Share via


UNIX-Style Regular Expressions

Note

Indexing Service is no longer supported as of Windows XP and is unavailable for use as of Windows 8. Instead, use Windows Search for client side search and Microsoft Search Server Express for server side search.

 

The {regex} tag specifies a match using UNIX-style regular expressions. The syntax of the {regex} tag is the following.

{regex} regular expression {/regex}

Any character except an asterisk (*), period (.), question mark (?) or vertical bar (|) matches itself. A regular expression can be enclosed in matching quotes ("…"), and must be enclosed in quotes if it contains a space or closing parenthesis (the ")" character ).

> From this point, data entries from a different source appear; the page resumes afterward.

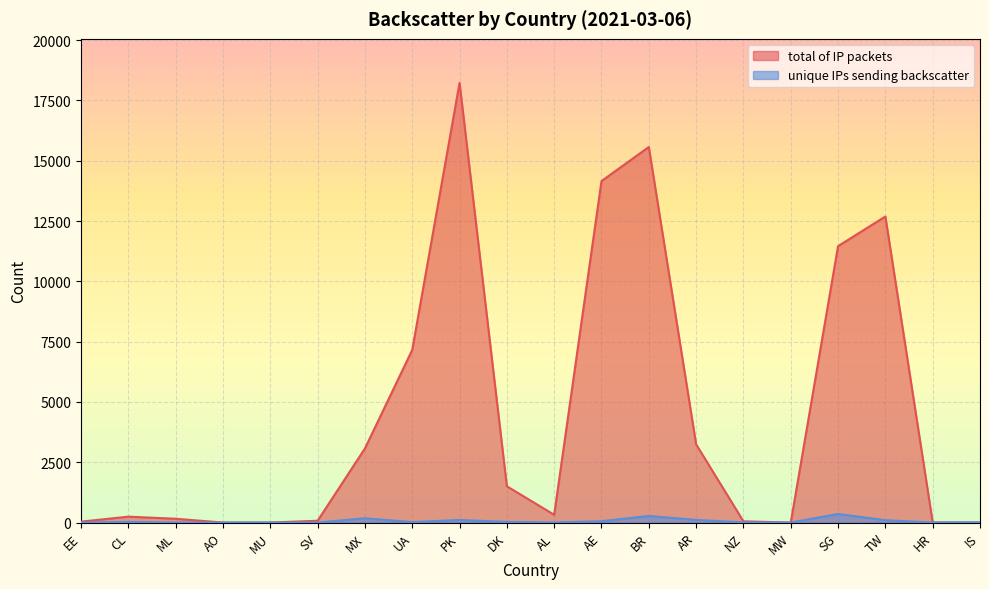

How many series are shown in this chart?

2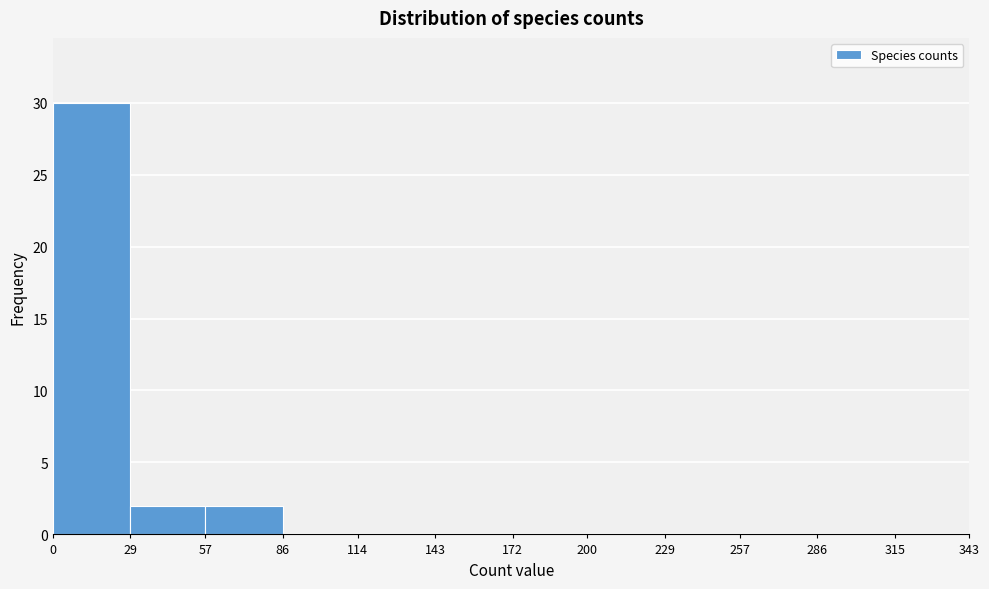

Reading left to right, list every bar in this chart as the range it spans on the x-axis followed by its height. The values are not printed on the chart, so give them approximately, as read against the axis.

0 to 29: 30
29 to 57: 2
57 to 86: 2
86 to 114: 0
114 to 143: 0
143 to 172: 0
172 to 200: 0
200 to 229: 0
229 to 257: 0
257 to 286: 0
286 to 315: 0
315 to 343: 0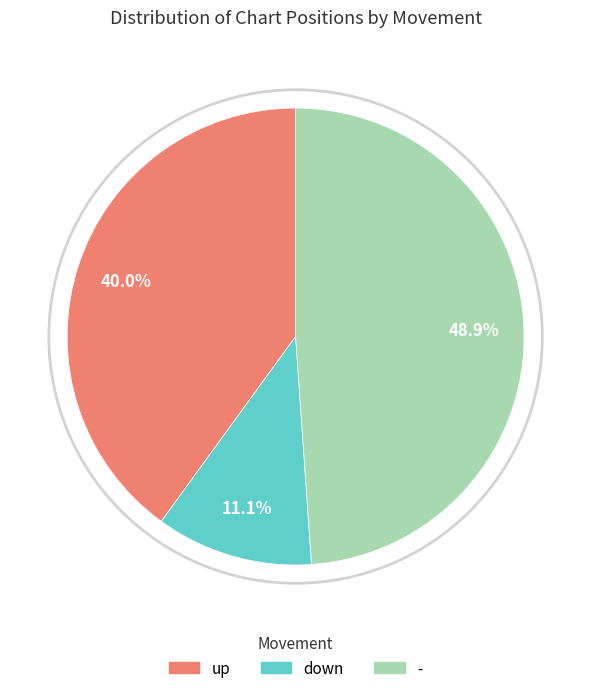

To the nearest percent, what portion does - represent?

49%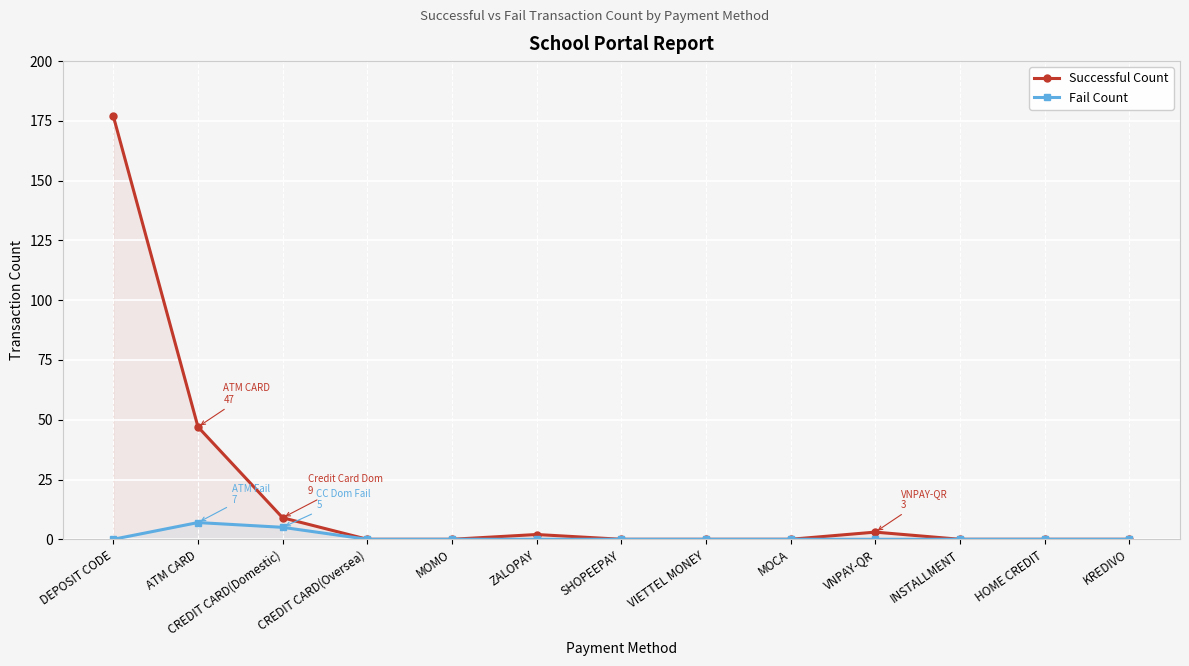

The Fail Count series shows 0 at HOME CREDIT. True or false?

True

The asterisk, period, and question mark behave as they do in Windows. The asterisk matches any number of characters. The period matches end of string. The question mark matches any one character. The vertical bar (|) is an escape character, which indicates special behavior for the open bracket character ([). The following table explains the meanings of special characters in regular expressions.

Character Meaning
( An opening parenthesis opens a group. It must be followed by a matching closing parenthesis.
) A closing parenthesis closes a group. It must be preceded by a matching opening parenthesis.
| [ An opening square bracket preceded (escaped) by a vertical pipe character opens a character class. It must be followed by a matching (unescaped) closing square bracket.
{ An opening brace opens a counted match. It must be followed by a matching closing brace.
} A closing brace closes a counted match. It must be preceded by a matching opening brace.
, A comma separates OR clauses.
* An asterisk matches zero or more occurrences of the preceding expression.
? A question mark matches zero or one occurrence of the preceding expression.
+ A plus sign matches one or more occurrences of the preceding expression.
Other All other characters match themselves.

 

The following table describes characters which, when located between square brackets ([ ]), have special meanings.

Character Meaning
^ A caret matches everything but following classes. ( It must be the first character in the string.)
] A closing square bracket matches another closing square bracket. It may be preceded only by a caret (^); otherwise it closes the class.
- A hyphen is a range operator. It is preceded and followed by normal characters.
Other All other characters match themselves (or begin or end a range).

 

The following table describes the syntax used between braces ({ }).

Character Meaning
{m} Matches exactly m occurrences of the preceding expression (0 < m < 256).
{m,} Matches at least m occurrences of the preceding expression (1 < m < 256).
{m, n} Matches between m and n occurrences of the preceding expression, inclusive (0 < m < 256, 0 < n < 256)

 

To match the asterisk and question mark, enclose them within brackets. For example, [*]sample matches "*sample". The following table illustrates some additional examples of pattern-matching queries.

To Search For Example Results
Documents with extensions that match several patterns.
{prop name=filename} {regex} *.|(do?|,xl?|,p?t|,mdb|) {/regex}
—Or—
#filename *.|(do?|,xl?|,p?t|,mdb|)
Microsoft Office documents, including files with extensions "doc", "dot", "xla", "xls", "xlt", "pot", "ppt", and "mdb".
Paths with long names.
{prop name=path} {regex} "*\|[^\]|{14,|}\*" {/regex}
—Or—
#path "*\|[^\]|{14,|}\*"
Paths with a directory component containing 14 or more characters.